February 21, 2014 Leave a comment
Lots of my older American friends – people who remembered a time when going to the abortion clinic was a political non-event, for example – adore old Bernie Sanders, the US senator from Vermont. I remembered their support in 2012, when a sudden popular uprising amongst progressive voters took up the “Bernie for President” chant. I commended them on their choice, but had a feeling their support was mock-serious t best, for even the most optimistic person knows that the people best suited for looking after a nation’s welfare will never be elected to office.

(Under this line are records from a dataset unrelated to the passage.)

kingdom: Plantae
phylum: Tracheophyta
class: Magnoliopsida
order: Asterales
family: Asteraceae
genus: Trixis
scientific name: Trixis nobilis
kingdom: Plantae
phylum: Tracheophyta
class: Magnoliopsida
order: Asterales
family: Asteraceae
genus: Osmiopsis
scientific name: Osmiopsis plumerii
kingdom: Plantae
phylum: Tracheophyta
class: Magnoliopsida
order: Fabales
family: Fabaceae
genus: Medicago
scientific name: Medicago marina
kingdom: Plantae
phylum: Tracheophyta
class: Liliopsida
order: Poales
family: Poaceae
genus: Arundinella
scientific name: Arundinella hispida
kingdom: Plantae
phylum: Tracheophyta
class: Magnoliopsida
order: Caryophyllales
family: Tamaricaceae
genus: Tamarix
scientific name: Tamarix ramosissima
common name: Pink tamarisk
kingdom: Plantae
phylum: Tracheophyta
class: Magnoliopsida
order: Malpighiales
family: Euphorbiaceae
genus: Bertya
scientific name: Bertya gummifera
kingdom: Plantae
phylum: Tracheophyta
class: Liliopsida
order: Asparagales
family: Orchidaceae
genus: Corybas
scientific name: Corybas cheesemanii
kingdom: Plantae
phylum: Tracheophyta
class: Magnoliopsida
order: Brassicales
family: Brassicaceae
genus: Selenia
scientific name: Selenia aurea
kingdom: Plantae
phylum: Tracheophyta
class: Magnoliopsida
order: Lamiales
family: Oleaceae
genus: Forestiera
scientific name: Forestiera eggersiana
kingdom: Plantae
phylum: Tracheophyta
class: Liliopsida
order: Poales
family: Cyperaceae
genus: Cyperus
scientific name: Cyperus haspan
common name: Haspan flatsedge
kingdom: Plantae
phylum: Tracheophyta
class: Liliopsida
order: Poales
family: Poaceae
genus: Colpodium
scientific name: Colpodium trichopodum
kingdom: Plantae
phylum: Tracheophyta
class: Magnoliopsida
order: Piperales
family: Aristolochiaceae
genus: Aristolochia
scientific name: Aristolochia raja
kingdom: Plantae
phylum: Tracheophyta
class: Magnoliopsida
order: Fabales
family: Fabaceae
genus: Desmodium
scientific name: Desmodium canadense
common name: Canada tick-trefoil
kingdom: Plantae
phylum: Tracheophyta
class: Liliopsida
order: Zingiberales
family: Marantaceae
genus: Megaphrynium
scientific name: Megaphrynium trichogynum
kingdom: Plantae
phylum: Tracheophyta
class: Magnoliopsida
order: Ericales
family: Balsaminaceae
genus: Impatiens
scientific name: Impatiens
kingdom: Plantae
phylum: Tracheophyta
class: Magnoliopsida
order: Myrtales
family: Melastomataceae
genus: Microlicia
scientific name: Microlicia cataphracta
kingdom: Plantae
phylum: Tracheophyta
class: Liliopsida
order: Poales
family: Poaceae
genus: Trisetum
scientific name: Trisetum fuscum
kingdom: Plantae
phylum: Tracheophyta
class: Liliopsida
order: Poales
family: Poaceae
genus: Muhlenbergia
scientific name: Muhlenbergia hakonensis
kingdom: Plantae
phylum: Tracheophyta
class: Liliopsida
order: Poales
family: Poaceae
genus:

Still, the man is in the senate, and this is some comfort to people like us, who would give almost anything at this point to be protected from the near-complete corporate take-over of our government, and the destruction of our assets and welfare. Here’s part of what he says:
One of the interesting aspects of discussing economy or income inequality inside the beltway, as opposed to back home in the real world, is the very different tone that we hear. The idea that anybody could suggest that we’re not seeing massive increases in wealth and income inequality…is beyond comprehension for the vast majority of the American people. The reality that we’re seeing today is that the middle-class in this country is disappearing, family income is going down, more people living in poverty today than any time in history of the United States of America. As Secretary Reich pointed out, between 2009 and 2012, 95 percent of all generated in this country went to the top 1 percent. And in terms of wealth, the situation is even worse: the top 1% owns 38 percent of the wealth in the country, and the bottom 60 percent owns 2.3 percent. Does anyone on this panel think that makes moral sense, or economic sense?